Thursday, February 4, 2016

How Extraordinary are You?

The word "extraordinary" comes from the Latin phrase "extra ordimen," meaning "outside the normal course of events."
Image: Mwtoews

I recently found what I think is the best possible context for this word.


First, some background: I'll try to explain bell curves and standard deviation as best I can, but alternatively, you can find a really great explanation here, and skip the next two paragraphs (also feel free to skip the next two paragraphs if you're already well-versed in bell curves and standard deviation).





Let's say you are measuring the height of a large number of people. You find that the the average is 5'4". You also also discover that many people fall within a few inches of the average, and very few people deviate by more than a foot. When you put this data on a graph, you see that a large number of people have heights near the average and the graph tails off at both ends as these extreme heights get rarer and rarer. The graph you end up with is called bell curve, or normal distribution.

In the field of statistics there is a metric called the standard deviation. One standard deviation is roughly defined as "the two values that 68% of the population fall between." In the graph above, the dark blue region that falls between "-1σ," and "1σ" is one standard deviation. In the case of height, 68% of humans are between 4'8" and 6'0". These people are said to be within one standard deviation.
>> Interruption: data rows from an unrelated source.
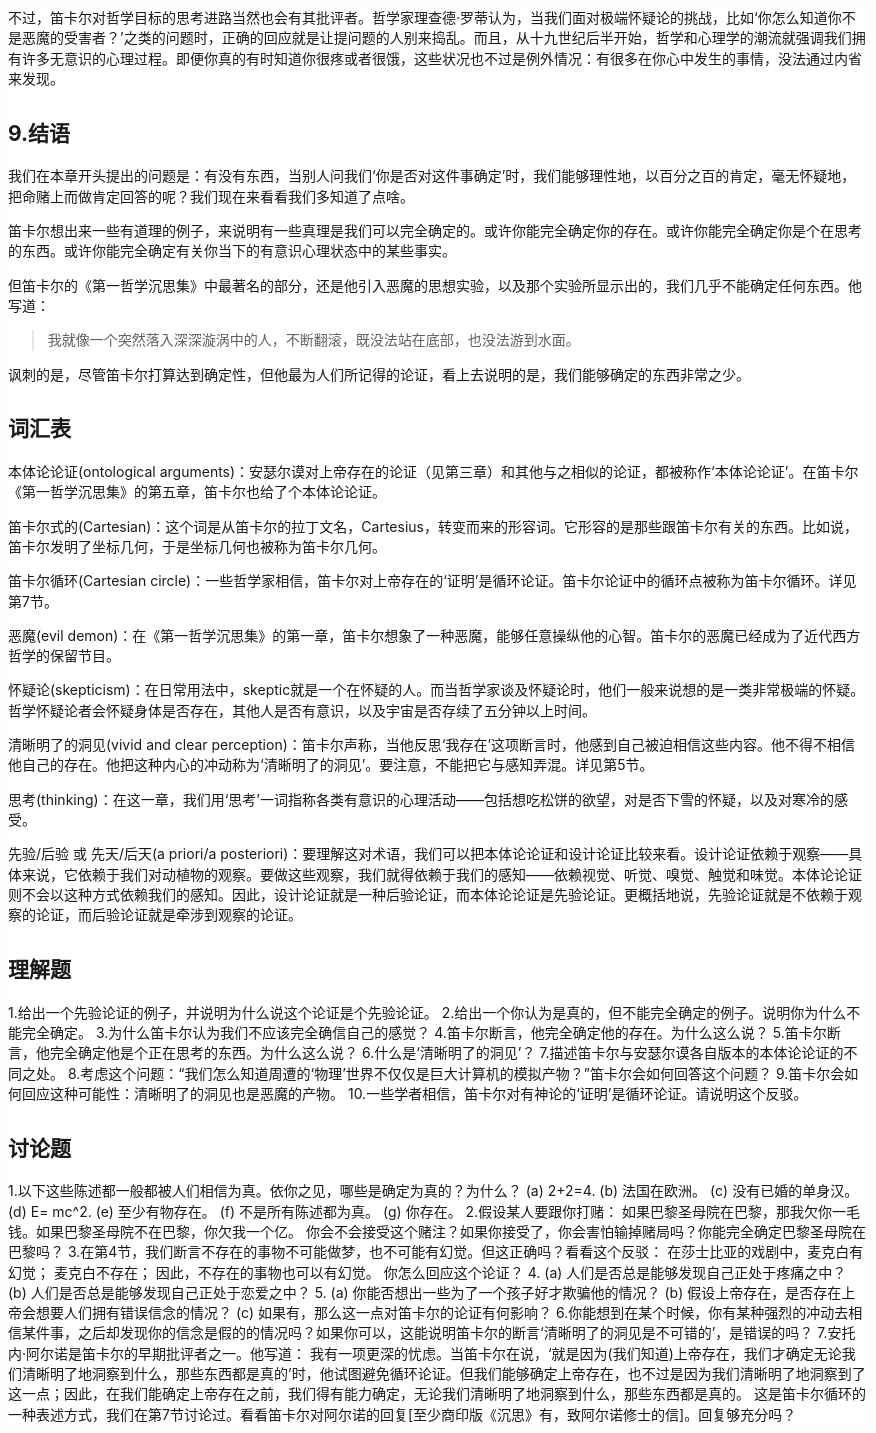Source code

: 不过，笛卡尔对哲学目标的思考进路当然也会有其批评者。哲学家理查德·罗蒂认为，当我们面对极端怀疑论的挑战，比如‘你怎么知道你不是恶魔的受害者？’之类的问题时，正确的回应就是让提问题的人别来捣乱。而且，从十九世纪后半开始，哲学和心理学的潮流就强调我们拥有许多无意识的心理过程。即便你真的有时知道你很疼或者很饿，这些状况也不过是例外情况：有很多在你心中发生的事情，没法通过内省来发现。

## 9.结语

我们在本章开头提出的问题是：有没有东西，当别人问我们‘你是否对这件事确定’时，我们能够理性地，以百分之百的肯定，毫无怀疑地，把命赌上而做肯定回答的呢？我们现在来看看我们多知道了点啥。

笛卡尔想出来一些有道理的例子，来说明有一些真理是我们可以完全确定的。或许你能完全确定你的存在。或许你能完全确定你是个在思考的东西。或许你能完全确定有关你当下的有意识心理状态中的某些事实。

但笛卡尔的《第一哲学沉思集》中最著名的部分，还是他引入恶魔的思想实验，以及那个实验所显示出的，我们几乎不能确定任何东西。他写道：

> 我就像一个突然落入深深漩涡中的人，不断翻滚，既没法站在底部，也没法游到水面。

讽刺的是，尽管笛卡尔打算达到确定性，但他最为人们所记得的论证，看上去说明的是，我们能够确定的东西非常之少。

## 词汇表

本体论论证(ontological arguments)：安瑟尔谟对上帝存在的论证（见第三章）和其他与之相似的论证，都被称作‘本体论论证’。在笛卡尔《第一哲学沉思集》的第五章，笛卡尔也给了个本体论论证。

笛卡尔式的(Cartesian)：这个词是从笛卡尔的拉丁文名，Cartesius，转变而来的形容词。它形容的是那些跟笛卡尔有关的东西。比如说，笛卡尔发明了坐标几何，于是坐标几何也被称为笛卡尔几何。

笛卡尔循环(Cartesian circle)：一些哲学家相信，笛卡尔对上帝存在的‘证明’是循环论证。笛卡尔论证中的循环点被称为笛卡尔循环。详见第7节。

恶魔(evil demon)：在《第一哲学沉思集》的第一章，笛卡尔想象了一种恶魔，能够任意操纵他的心智。笛卡尔的恶魔已经成为了近代西方哲学的保留节目。

怀疑论(skepticism)：在日常用法中，skeptic就是一个在怀疑的人。而当哲学家谈及怀疑论时，他们一般来说想的是一类非常极端的怀疑。哲学怀疑论者会怀疑身体是否存在，其他人是否有意识，以及宇宙是否存续了五分钟以上时间。

清晰明了的洞见(vivid and clear perception)：笛卡尔声称，当他反思‘我存在’这项断言时，他感到自己被迫相信这些内容。他不得不相信他自己的存在。他把这种内心的冲动称为‘清晰明了的洞见’。要注意，不能把它与感知弄混。详见第5节。

思考(thinking)：在这一章，我们用‘思考’一词指称各类有意识的心理活动——包括想吃松饼的欲望，对是否下雪的怀疑，以及对寒冷的感受。

先验/后验 或 先天/后天(a priori/a posteriori)：要理解这对术语，我们可以把本体论论证和设计论证比较来看。设计论证依赖于观察——具体来说，它依赖于我们对动植物的观察。要做这些观察，我们就得依赖于我们的感知——依赖视觉、听觉、嗅觉、触觉和味觉。本体论论证则不会以这种方式依赖我们的感知。因此，设计论证就是一种后验论证，而本体论论证是先验论证。更概括地说，先验论证就是不依赖于观察的论证，而后验论证就是牵涉到观察的论证。

## 理解题

1.给出一个先验论证的例子，并说明为什么说这个论证是个先验论证。
2.给出一个你认为是真的，但不能完全确定的例子。说明你为什么不能完全确定。
3.为什么笛卡尔认为我们不应该完全确信自己的感觉？
4.笛卡尔断言，他完全确定他的存在。为什么这么说？
5.笛卡尔断言，他完全确定他是个正在思考的东西。为什么这么说？
6.什么是‘清晰明了的洞见’？
7.描述笛卡尔与安瑟尔谟各自版本的本体论论证的不同之处。
8.考虑这个问题：“我们怎么知道周遭的‘物理’世界不仅仅是巨大计算机的模拟产物？”笛卡尔会如何回答这个问题？
9.笛卡尔会如何回应这种可能性：清晰明了的洞见也是恶魔的产物。
10.一些学者相信，笛卡尔对有神论的‘证明’是循环论证。请说明这个反驳。

## 讨论题

1.以下这些陈述都一般都被人们相信为真。依你之见，哪些是确定为真的？为什么？
(a) 2+2=4. (b) 法国在欧洲。 (c) 没有已婚的单身汉。 (d) E= mc^2. (e) 至少有物存在。 (f) 不是所有陈述都为真。 (g) 你存在。
2.假设某人要跟你打赌：
如果巴黎圣母院在巴黎，那我欠你一毛钱。如果巴黎圣母院不在巴黎，你欠我一个亿。
你会不会接受这个赌注？如果你接受了，你会害怕输掉赌局吗？你能完全确定巴黎圣母院在巴黎吗？
3.在第4节，我们断言不存在的事物不可能做梦，也不可能有幻觉。但这正确吗？看看这个反驳：
在莎士比亚的戏剧中，麦克白有幻觉； 麦克白不存在； 因此，不存在的事物也可以有幻觉。
你怎么回应这个论证？
4. (a) 人们是否总是能够发现自己正处于疼痛之中？ (b) 人们是否总是能够发现自己正处于恋爱之中？
5. (a) 你能否想出一些为了一个孩子好才欺骗他的情况？ (b) 假设上帝存在，是否存在上帝会想要人们拥有错误信念的情况？ (c) 如果有，那么这一点对笛卡尔的论证有何影响？
6.你能想到在某个时候，你有某种强烈的冲动去相信某件事，之后却发现你的信念是假的的情况吗？如果你可以，这能说明笛卡尔的断言‘清晰明了的洞见是不可错的’，是错误的吗？
7.安托内·阿尔诺是笛卡尔的早期批评者之一。他写道：
我有一项更深的忧虑。当笛卡尔在说，‘就是因为(我们知道)上帝存在，我们才确定无论我们清晰明了地洞察到什么，那些东西都是真的’时，他试图避免循环论证。但我们能够确定上帝存在，也不过是因为我们清晰明了地洞察到了这一点；因此，在我们能确定上帝存在之前，我们得有能力确定，无论我们清晰明了地洞察到什么，那些东西都是真的。
这是笛卡尔循环的一种表述方式，我们在第7节讨论过。看看笛卡尔对阿尔诺的回复[至少商印版《沉思》有，致阿尔诺修士的信]。回复够充分吗？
For the purposes here, I'm going to call one standard deviation "ordinary."

My question became: "How can one be extra-ordinary, that is to say, exceedingly normal?"

On any particular bell curve, there is a 68% chance that you're 'normal.' If we look at two traits, say height and freckle-y-ness (real word, trust me), the chance you would be 'normal' on both charts is 0.68 x 0.68, or about 46%. This percentage goes down the more traits you add.

If you look at just 30 traits, the chance that you are 'normal' in all 30 drops to about one in a million. This means that nearly everyone strays from the norm in some unique way. If you are indeed exceedingly normal, or "extra ordinary," you're one in a million, and that is indeed... extraordinary.